La Consulta Popolare contro Guerra/Riarmo/Genocidio di Modena esprime piena e incondizionata solidarietà alle militanti e ai militanti del Partito Carc, colpiti nella giornata del 21 aprile da provocazioni giudiziarie infami. Si tratta di accuse per terrorismo, un reato preciso e grave, che dovrebbe essere attribuito a chi cerca di diffondere terrore nella popolazione, colpendola indiscriminatamente — e che invece oggi viene brandito con spregiudicata leggerezza dalle procure di mezza Italia contro chi pratica solidarietà e si impegna politicamente, come ha dimostrato ancora una volta il caso Hannoun.
Questi episodi non sono isolati: vanno inquadrati in una più ampia e organizzata campagna di vendetta contro i movimenti pro-Palestina dello scorso autunno, che si sta abbattendo in tutta Italia sotto forma di denunce, pesanti sanzioni economiche e intimidazioni sistematiche.

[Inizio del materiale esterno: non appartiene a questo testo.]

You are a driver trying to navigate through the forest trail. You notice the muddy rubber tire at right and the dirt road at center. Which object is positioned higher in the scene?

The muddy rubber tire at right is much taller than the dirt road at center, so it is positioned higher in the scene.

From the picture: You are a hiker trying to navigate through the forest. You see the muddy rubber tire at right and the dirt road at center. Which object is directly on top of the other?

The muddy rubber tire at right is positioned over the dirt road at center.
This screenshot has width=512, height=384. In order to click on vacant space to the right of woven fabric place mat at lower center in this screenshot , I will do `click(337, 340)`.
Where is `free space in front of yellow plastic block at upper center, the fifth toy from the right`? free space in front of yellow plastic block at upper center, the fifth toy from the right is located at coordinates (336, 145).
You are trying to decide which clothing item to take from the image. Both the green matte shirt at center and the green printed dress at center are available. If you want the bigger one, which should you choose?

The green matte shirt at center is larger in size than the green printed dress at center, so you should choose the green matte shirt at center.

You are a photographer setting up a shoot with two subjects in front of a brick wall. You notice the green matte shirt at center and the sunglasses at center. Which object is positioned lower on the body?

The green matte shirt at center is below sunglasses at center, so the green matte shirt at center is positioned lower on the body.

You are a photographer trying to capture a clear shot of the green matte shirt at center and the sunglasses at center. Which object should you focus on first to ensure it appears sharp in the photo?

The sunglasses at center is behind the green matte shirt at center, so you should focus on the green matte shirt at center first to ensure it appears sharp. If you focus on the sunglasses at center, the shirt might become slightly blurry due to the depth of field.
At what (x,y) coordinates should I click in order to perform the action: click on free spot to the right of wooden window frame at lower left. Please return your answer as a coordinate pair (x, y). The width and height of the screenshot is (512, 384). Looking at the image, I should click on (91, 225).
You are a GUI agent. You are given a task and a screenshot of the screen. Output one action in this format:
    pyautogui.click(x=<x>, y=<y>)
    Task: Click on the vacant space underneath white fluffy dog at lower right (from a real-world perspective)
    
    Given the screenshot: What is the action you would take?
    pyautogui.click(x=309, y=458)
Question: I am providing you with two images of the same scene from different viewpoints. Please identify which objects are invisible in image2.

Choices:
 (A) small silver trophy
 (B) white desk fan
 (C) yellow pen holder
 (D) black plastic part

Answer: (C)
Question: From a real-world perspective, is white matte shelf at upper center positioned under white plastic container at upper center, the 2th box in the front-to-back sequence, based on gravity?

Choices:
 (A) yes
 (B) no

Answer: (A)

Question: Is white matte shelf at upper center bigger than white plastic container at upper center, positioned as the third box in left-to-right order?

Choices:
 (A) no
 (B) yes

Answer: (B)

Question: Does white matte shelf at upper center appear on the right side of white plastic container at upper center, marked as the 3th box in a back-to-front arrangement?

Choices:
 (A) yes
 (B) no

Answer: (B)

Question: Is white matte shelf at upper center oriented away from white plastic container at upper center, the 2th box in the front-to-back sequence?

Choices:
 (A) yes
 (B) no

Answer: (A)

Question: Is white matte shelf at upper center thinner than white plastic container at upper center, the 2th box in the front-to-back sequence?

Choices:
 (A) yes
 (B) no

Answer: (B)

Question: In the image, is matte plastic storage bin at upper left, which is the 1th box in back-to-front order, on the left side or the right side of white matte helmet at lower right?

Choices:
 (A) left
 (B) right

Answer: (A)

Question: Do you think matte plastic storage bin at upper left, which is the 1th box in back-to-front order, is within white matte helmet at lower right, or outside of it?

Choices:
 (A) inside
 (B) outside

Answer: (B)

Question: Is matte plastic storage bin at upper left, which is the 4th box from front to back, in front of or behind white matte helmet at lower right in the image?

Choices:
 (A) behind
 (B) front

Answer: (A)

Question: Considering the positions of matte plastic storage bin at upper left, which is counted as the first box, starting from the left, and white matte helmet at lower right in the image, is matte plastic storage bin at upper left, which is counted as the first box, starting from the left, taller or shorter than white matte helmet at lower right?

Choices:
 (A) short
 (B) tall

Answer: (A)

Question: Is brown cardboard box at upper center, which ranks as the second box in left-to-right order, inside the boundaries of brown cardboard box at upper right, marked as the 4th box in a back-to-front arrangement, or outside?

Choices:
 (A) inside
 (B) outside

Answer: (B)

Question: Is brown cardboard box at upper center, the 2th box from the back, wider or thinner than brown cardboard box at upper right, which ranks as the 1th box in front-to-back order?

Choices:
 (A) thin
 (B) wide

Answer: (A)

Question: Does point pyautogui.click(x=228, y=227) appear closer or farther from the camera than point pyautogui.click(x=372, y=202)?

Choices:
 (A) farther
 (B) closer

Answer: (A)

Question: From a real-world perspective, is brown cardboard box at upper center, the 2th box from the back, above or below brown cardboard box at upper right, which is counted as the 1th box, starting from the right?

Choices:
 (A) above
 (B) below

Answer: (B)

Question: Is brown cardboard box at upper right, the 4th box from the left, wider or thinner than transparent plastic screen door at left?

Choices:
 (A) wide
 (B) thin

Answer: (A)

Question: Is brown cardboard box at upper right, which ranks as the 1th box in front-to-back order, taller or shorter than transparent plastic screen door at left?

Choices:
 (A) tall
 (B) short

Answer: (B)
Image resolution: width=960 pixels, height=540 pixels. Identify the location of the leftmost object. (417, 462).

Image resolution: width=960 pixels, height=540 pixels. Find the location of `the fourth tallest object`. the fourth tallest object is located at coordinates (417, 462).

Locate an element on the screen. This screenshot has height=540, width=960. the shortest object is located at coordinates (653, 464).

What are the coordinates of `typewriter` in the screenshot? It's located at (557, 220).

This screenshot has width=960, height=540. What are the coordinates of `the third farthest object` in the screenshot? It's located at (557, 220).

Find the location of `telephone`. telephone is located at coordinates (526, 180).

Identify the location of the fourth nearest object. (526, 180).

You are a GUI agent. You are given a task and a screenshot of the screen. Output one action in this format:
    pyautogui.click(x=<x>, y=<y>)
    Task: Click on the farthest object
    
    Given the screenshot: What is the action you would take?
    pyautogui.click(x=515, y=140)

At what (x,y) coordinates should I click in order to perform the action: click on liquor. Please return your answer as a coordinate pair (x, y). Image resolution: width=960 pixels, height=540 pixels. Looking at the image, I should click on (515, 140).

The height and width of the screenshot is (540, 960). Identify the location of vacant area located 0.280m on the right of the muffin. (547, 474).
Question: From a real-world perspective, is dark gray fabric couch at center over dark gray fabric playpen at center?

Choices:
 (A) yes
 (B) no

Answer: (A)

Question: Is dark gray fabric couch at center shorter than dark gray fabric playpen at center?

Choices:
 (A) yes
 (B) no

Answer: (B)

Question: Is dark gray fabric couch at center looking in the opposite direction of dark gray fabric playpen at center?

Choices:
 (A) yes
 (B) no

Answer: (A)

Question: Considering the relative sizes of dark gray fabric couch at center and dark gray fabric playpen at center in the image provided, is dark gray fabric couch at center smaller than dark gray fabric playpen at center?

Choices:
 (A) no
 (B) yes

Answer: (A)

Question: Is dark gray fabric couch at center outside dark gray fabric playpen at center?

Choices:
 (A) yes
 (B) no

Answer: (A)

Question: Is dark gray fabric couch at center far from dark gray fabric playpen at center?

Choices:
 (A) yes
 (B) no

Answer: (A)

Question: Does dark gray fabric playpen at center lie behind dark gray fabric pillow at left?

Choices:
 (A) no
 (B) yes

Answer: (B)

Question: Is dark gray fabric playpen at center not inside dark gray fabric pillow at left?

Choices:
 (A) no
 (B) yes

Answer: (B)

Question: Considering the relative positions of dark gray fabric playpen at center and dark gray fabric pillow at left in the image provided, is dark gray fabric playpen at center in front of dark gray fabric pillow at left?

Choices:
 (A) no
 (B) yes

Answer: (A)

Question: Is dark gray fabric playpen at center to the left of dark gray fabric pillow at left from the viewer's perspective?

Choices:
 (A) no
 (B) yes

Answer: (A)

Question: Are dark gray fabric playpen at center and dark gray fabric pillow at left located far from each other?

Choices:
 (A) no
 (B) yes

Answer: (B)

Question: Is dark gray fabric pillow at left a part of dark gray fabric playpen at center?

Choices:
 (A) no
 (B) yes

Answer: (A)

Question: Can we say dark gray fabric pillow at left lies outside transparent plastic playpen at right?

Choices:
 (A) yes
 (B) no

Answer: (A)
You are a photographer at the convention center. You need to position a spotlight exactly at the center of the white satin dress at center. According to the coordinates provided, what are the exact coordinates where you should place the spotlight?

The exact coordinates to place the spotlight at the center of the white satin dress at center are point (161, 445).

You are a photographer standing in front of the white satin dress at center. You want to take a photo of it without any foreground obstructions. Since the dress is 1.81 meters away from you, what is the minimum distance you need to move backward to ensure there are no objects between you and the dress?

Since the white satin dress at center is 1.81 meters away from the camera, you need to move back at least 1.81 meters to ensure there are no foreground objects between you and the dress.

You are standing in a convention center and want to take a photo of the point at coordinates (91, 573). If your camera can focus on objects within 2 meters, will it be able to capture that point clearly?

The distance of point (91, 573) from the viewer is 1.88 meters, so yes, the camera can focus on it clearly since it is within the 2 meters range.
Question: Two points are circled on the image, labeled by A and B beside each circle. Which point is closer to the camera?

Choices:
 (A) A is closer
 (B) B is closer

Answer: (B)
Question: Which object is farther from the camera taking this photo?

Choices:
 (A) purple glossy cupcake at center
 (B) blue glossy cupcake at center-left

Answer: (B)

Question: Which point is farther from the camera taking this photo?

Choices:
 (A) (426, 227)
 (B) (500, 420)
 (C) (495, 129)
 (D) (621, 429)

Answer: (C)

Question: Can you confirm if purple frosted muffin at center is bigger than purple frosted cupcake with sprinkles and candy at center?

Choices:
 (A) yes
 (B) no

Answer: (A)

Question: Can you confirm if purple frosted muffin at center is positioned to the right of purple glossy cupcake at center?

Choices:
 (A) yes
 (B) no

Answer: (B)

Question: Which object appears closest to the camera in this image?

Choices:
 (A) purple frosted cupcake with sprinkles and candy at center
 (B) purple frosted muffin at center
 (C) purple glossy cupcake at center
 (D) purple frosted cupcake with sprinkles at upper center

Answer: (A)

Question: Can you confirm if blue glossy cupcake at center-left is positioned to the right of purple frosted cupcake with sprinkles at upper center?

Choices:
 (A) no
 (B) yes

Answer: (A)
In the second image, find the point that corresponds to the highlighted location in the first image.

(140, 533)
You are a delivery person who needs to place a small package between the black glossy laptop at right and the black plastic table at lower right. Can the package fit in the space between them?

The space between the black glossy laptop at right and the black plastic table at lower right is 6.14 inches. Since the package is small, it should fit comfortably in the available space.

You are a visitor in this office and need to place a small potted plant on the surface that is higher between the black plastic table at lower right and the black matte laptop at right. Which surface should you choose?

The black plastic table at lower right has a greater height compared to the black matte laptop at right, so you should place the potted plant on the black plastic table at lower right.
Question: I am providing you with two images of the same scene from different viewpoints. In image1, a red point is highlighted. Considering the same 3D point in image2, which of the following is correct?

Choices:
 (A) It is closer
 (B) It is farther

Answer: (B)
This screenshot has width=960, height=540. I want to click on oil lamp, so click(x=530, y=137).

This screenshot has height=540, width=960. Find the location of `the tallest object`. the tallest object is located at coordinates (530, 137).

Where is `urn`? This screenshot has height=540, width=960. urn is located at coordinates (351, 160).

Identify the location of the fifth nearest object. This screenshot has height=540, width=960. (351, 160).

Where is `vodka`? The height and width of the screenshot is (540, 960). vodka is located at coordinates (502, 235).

L’obiettivo è chiaro: silenziare il dissenso, criminalizzare la solidarietà, isolare chi lotta.
Non ci faranno tacere. La migliore risposta a queste provocazioni resta la solidarietà collettiva e lo sviluppo della mobilitazione di massa contro la guerra e per la difesa intransigente della Costituzione.
Terrorista è il governo Meloni e la sua corte di complici, che sostengono il vero terrorismo — quello che fa migliaia di vittime civili, il terrorismo dello Stato israeliano e degli USA. Eversivo è Piantedosi, che usa il suo ministero per attuare un piano di sovversione dell’ordine democratico, in cui ogni forma di dissenso deve essere soppressa e proibita.
Ci vediamo in piazza il 25 aprile.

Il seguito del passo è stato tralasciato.